“I no longer believe the people in the union”: anger from King Soopers grocery workers over shutdown of their strike by UFCW

The United Food and Commercial Workers Union (UFCW) Local 7 announced late Wednesday night that the three contracts with grocery chain King Soopers had passed in Colorado Springs. King Soopers is owned by grocery giant Kroger and operates stores throughout Colorado and Wyoming.

The vote took place two days after voting in the Denver metro area, where the contract also passed. The union abruptly shut down a strike by over 8,000 King Soopers workers in Denver on Friday, forcing them back to work before even being able to vote on the deal.

The union has claimed that the sellout contract, which fails to address the most basic concerns of workers and offers inadequate wage increases for most workers, passed “overwhelmingly.” Yet, as with the earlier vote in Denver no vote count was provided by the union. Assuming a majority of workers did in fact vote in favor of the contract, it was not out of support for the deal, but because of the attempts by the union to browbeat them and present the contract as a fait accompli.

Workers who spoke to the WSWS were suspicious of the declared outcome. They noted that time and space was limited, meaning that many workers were unable to even study the contract before voting.

“The votes were done in pencil on a 2 inch piece of paper,” said one worker. “No organization whatsoever. The [voting] location is far for everyone. With today’s technology why is this the only option? How many people didn’t get a say? They [the UFCW] were celebrating it as a win before we even got to see the details. Kim Cordova said they did this so the scabs didn’t deserve to know. When it was finally presented, it was done in the same way [the] company did. Almost as if it was the same person organizing the whole thing. I believe they threatened the things we already had so they could call them gains.

“I think the strike was to justify their [the union’s] existence. They divided us by giving people in the middle of the pay scale what they deserve. Why [else] wouldn’t they just raise the top out wage to [give] them something to stay for? The journeymen I’ve spoken to all feel the company is trying to push us out.

“I’ve been with the company since 2007. I no longer believe in the people working in the union. I think some serious restructuring needs to be done. The whole meeting was disorganized. It seemed more important to coerce people into thinking we won. People are upset and no one is talking about it.

“I wonder how many hours the union people put in over the course of the contract. Throughout the pandemic we didn’t see a single union rep in my store. When they are in the store they aren’t equipped to answer any questions. Before the strike our store manager made them look like idiots by asking simple questions about what the union wanted from the contract. I think it was a staged fight. The company could’ve just stepped up and taken care of its people. I’m afraid for so many of those people that aren’t going to see it coming.”

Another worker from central Denver said, “I’m mostly just disappointed. The raise was so negligible that at this point I would make the same amount working from home for a call center, without the risk of COVID or violent customers.”

“We expected health care costs to go up, to be honest, since it’s been the same for like 5 years, but it’s disappointing that we don’t get any better health care because of it. They were talking about pushing for hearing coverage which a ton of folks need, and better dental and vision, and all they ended up with was slightly better disability benefits and those are still s***.

“My biggest disappointment is that they didn’t push harder to change health care coverage for non-full time workers. We could have changed it from a year to 90 days and it wasn’t even brought up. Starting wages are still below industry standard too. Those two facts combine to ensure that our hiring and retention issues continue.

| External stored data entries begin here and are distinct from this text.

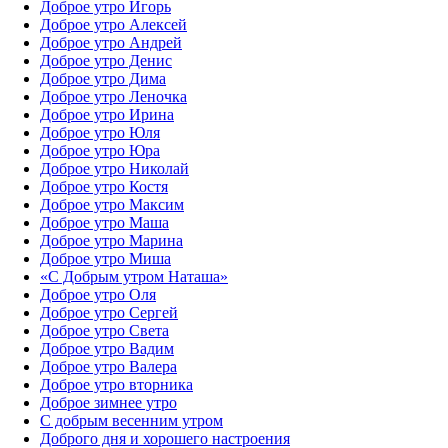
Доброе утро Игорь
Доброе утро Алексей
Доброе утро Андрей
Доброе утро Денис
Доброе утро Дима
Доброе утро Леночка
Доброе утро Ирина
Доброе утро Юля
Доброе утро Юра
Доброе утро Николай
Доброе утро Костя
Доброе утро Максим
Доброе утро Маша
Доброе утро Марина
Доброе утро Миша
«С Добрым утром Наташа»
Доброе утро Оля
Доброе утро Сергей
Доброе утро Света
Доброе утро Вадим
Доброе утро Валера
Доброе утро вторника
Доброе зимнее утро
С добрым весенним утром
Доброго дня и хорошего настроения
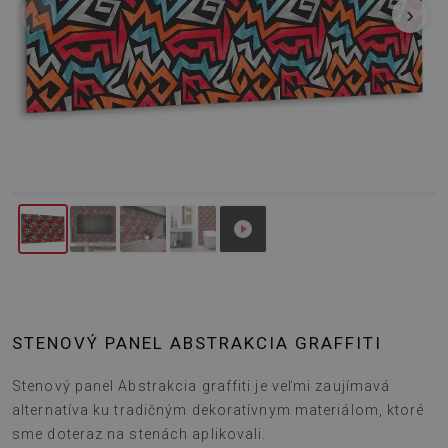
‹
›
STENOVÝ PANEL ABSTRAKCIA GRAFFITI
Stenový panel Abstrakcia graffiti je veľmi zaujímavá
alternatíva ku tradičným dekoratívnym materiálom, ktoré
sme doteraz na stenách aplikovali.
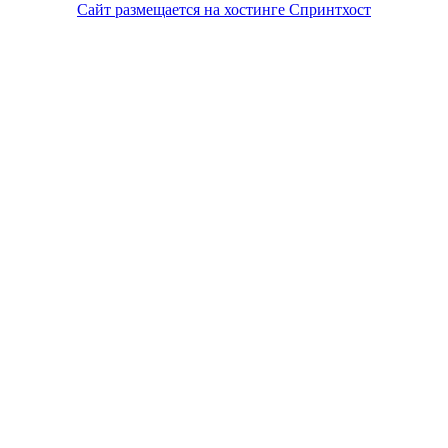
Сайт размещается на хостинге Спринтхост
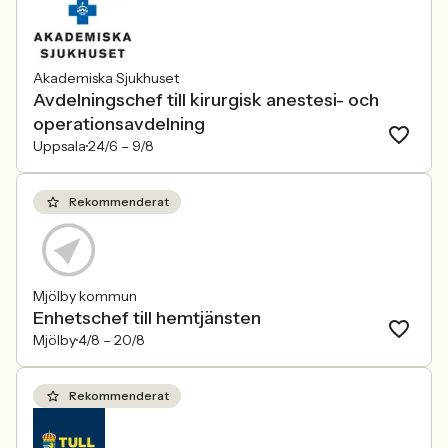
Akademiska Sjukhuset
Avdelningschef till kirurgisk anestesi- och
operationsavdelning
Uppsala
24/6 –
9/8
Rekommenderat
Mjölby kommun
Enhetschef till hemtjänsten
Mjölby
4/8 –
20/8
Rekommenderat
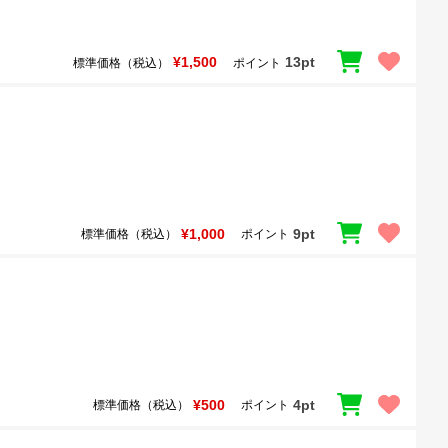
¥1,500
13pt
標準価格（税込）
ポイント
¥1,000
9pt
標準価格（税込）
ポイント
¥500
4pt
標準価格（税込）
ポイント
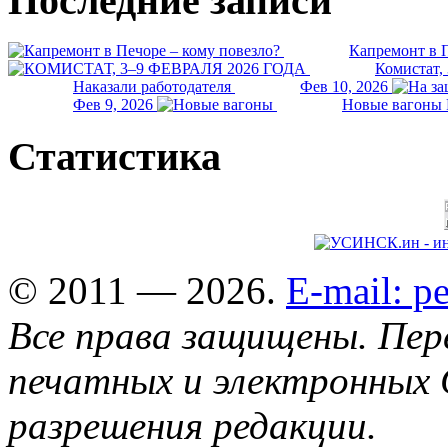
Последние записи
Капремонт в П
Комистат,
Наказали работодателя
Фев 10, 2026
Фев 9, 2026
Новые вагоны 
Статистика
© 2011 — 2026.
E-mail: 
Все права защищены. Пер
печатных и электронных 
разрешения редакции.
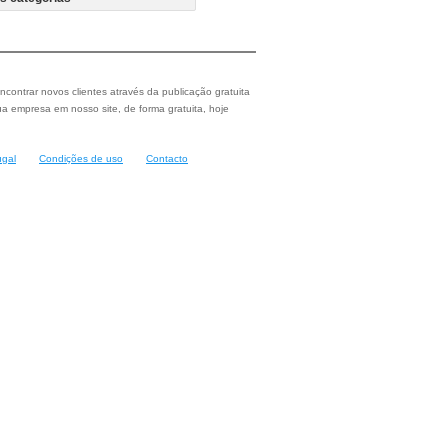
ncontrar novos clientes através da publicação gratuita
a empresa em nosso site, de forma gratuita, hoje
ugal
Condições de uso
Contacto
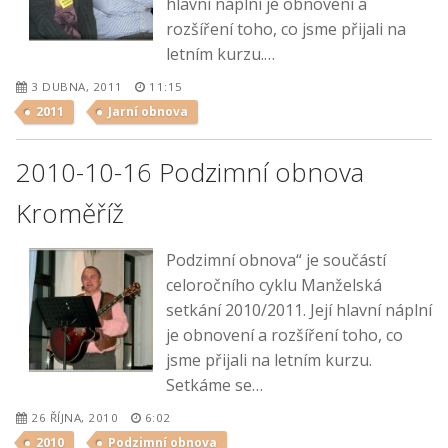
hlavní náplní je obnovení a
rozšíření toho, co jsme přijali na
letním kurzu.…
3 DUBNA, 2011
11:15
2011
Jarní obnova
2010-10-16 Podzimní obnova
Kroměříž
Podzimní obnova“ je součástí
celoročního cyklu Manželská
setkání 2010/2011. Její hlavní náplní
je obnovení a rozšíření toho, co
jsme přijali na letním kurzu.
Setkáme se…
26 ŘÍJNA, 2010
6:02
2010
Podzimní obnova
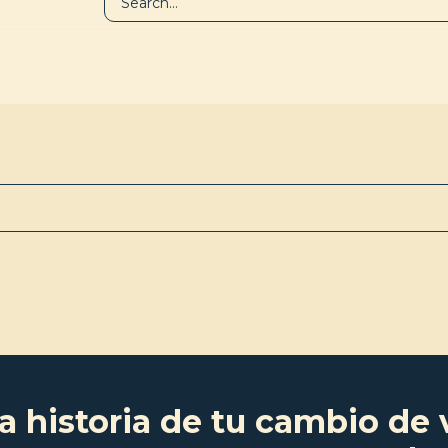
BIBLIOTECA
QUIÉNES SOM
a historia de tu cambio de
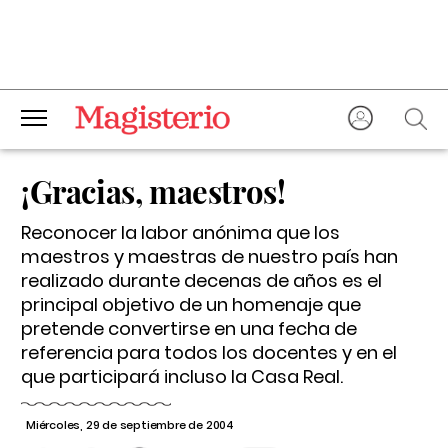
¡Gracias, maestros!
Reconocer la labor anónima que los
maestros y maestras de nuestro país han
realizado durante decenas de años es el
principal objetivo de un homenaje que
pretende convertirse en una fecha de
referencia para todos los docentes y en el
que participará incluso la Casa Real.
Miércoles, 29 de septiembre de 2004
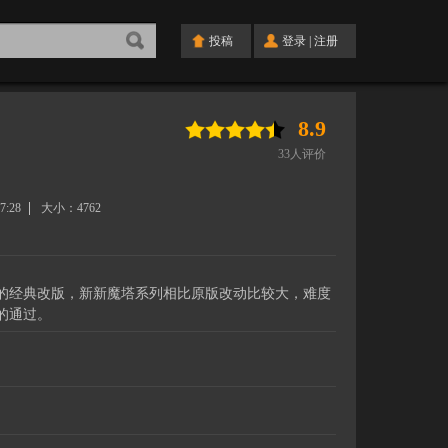
投稿
登录
|
注册
8.9
33
人评价
7:28
大小：
4762
的经典改版，新新魔塔系列相比原版改动比较大，难度
的通过。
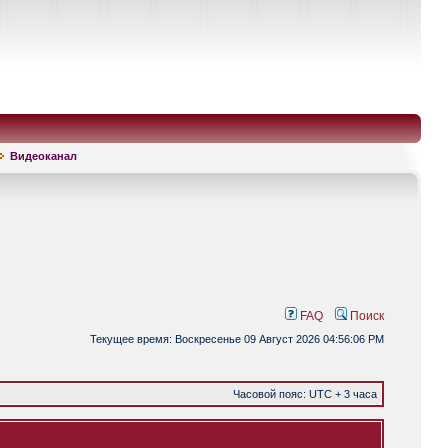
Видеоканал
FAQ
Поиск
Текущее время: Воскресенье 09 Август 2026 04:56:06 PM
Часовой пояс: UTC + 3 часа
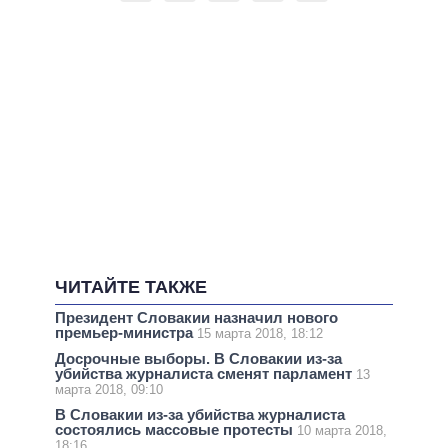
ЧИТАЙТЕ ТАКЖЕ
Президент Словакии назначил нового
премьер-министра
15 марта 2018, 18:12
Досрочные выборы. В Словакии из-за
убийства журналиста сменят парламент
13
марта 2018, 09:10
В Словакии из-за убийства журналиста
состоялись массовые протесты
10 марта 2018,
18:16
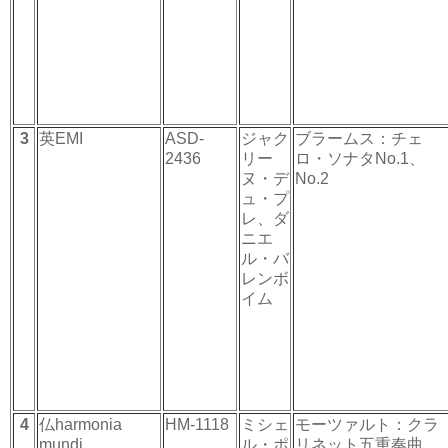
3
英EMI
ASD-
ジャク
ブラームス：チェ
2436
リー
ロ・ソナタNo.1、
ヌ・デ
No.2
ュ・プ
レ、ダ
ニエ
ル・バ
レンボ
イム
4
仏harmonia
HM-1118
ミシェ
モーツァルト：クラ
mundi
ル・ポ
リネット五重奏曲、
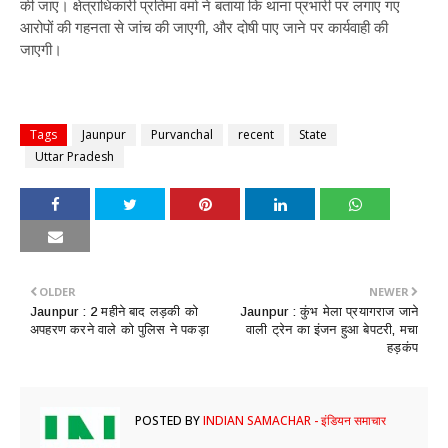
की जाए। क्षेत्राधिकारी प्रतिमा वर्मा ने बताया कि थाना प्रभारी पर लगाए गए
आरोपों की गहनता से जांच की जाएगी, और दोषी पाए जाने पर कार्यवाही की
जाएगी।
Tags
Jaunpur
Purvanchal
recent
State
Uttar Pradesh
OLDER
NEWER
Jaunpur : ​2 महीने बाद लड़की को
Jaunpur : ​कुंभ मेला प्रयागराज जाने
अपहरण करने वाले को पुलिस ने पकड़ा
वाली ट्रेन का इंजन हुआ बेपटरी, मचा
हड़कंप
POSTED BY
INDIAN SAMACHAR - इंडियन समाचार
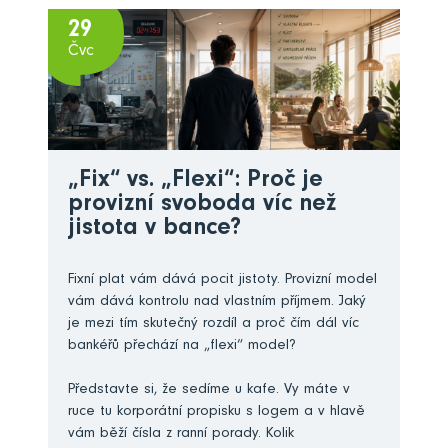
29
Čvc
„Fix“ vs. „Flexi“: Proč je
provizní svoboda víc než
jistota v bance?
Fixní plat vám dává pocit jistoty. Provizní model
vám dává kontrolu nad vlastním příjmem. Jaký
je mezi tím skutečný rozdíl a proč čím dál víc
bankéřů přechází na „flexi“ model?
Představte si, že sedíme u kafe. Vy máte v
ruce tu korporátní propisku s logem a v hlavě
vám běží čísla z ranní porady. Kolik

“When I [asked about this I was told] that because they’re having the company offer more full-time positions, that it solves the problem. But we have thousands of part-time employees and they’re only offering a few hundred more full-time positions.”

Many workers know that they could have gotten more and deserved a far-better contract than the one they received. They recognize that their strike had the company on the run and that it was they who had the upper hand.

But the UFCW is a business in its own right; with over $1 billion in assets it has become a leading contractor of labor to large corporations like Kroger for decades. This corporatist relationship between the union and the companies means that the UFCW ultimately acts to serve the interests of the bosses, not the workers.

Last year, the UFCW either canceled strikes or ignored strike authorization votes by Kroger workers in West Virginia, Arkansas, Houston and Portland. It has also played a key role in keeping meatpacking and food production workers on the job in spite of mass infections, including at the JBS beef plant in Greeley, Colorado, where six workers have died of COVID-19.

This weekend, nearly 3,000 Kroger workers in New Mexico are voting on whether to authorize strike action. Together with their coworkers in Colorado and around the country, they must learn the lessons of the King Soopers strike and begin building new organizations, rank-and-file committees, to oppose the betrayals and sellouts of the UFCW.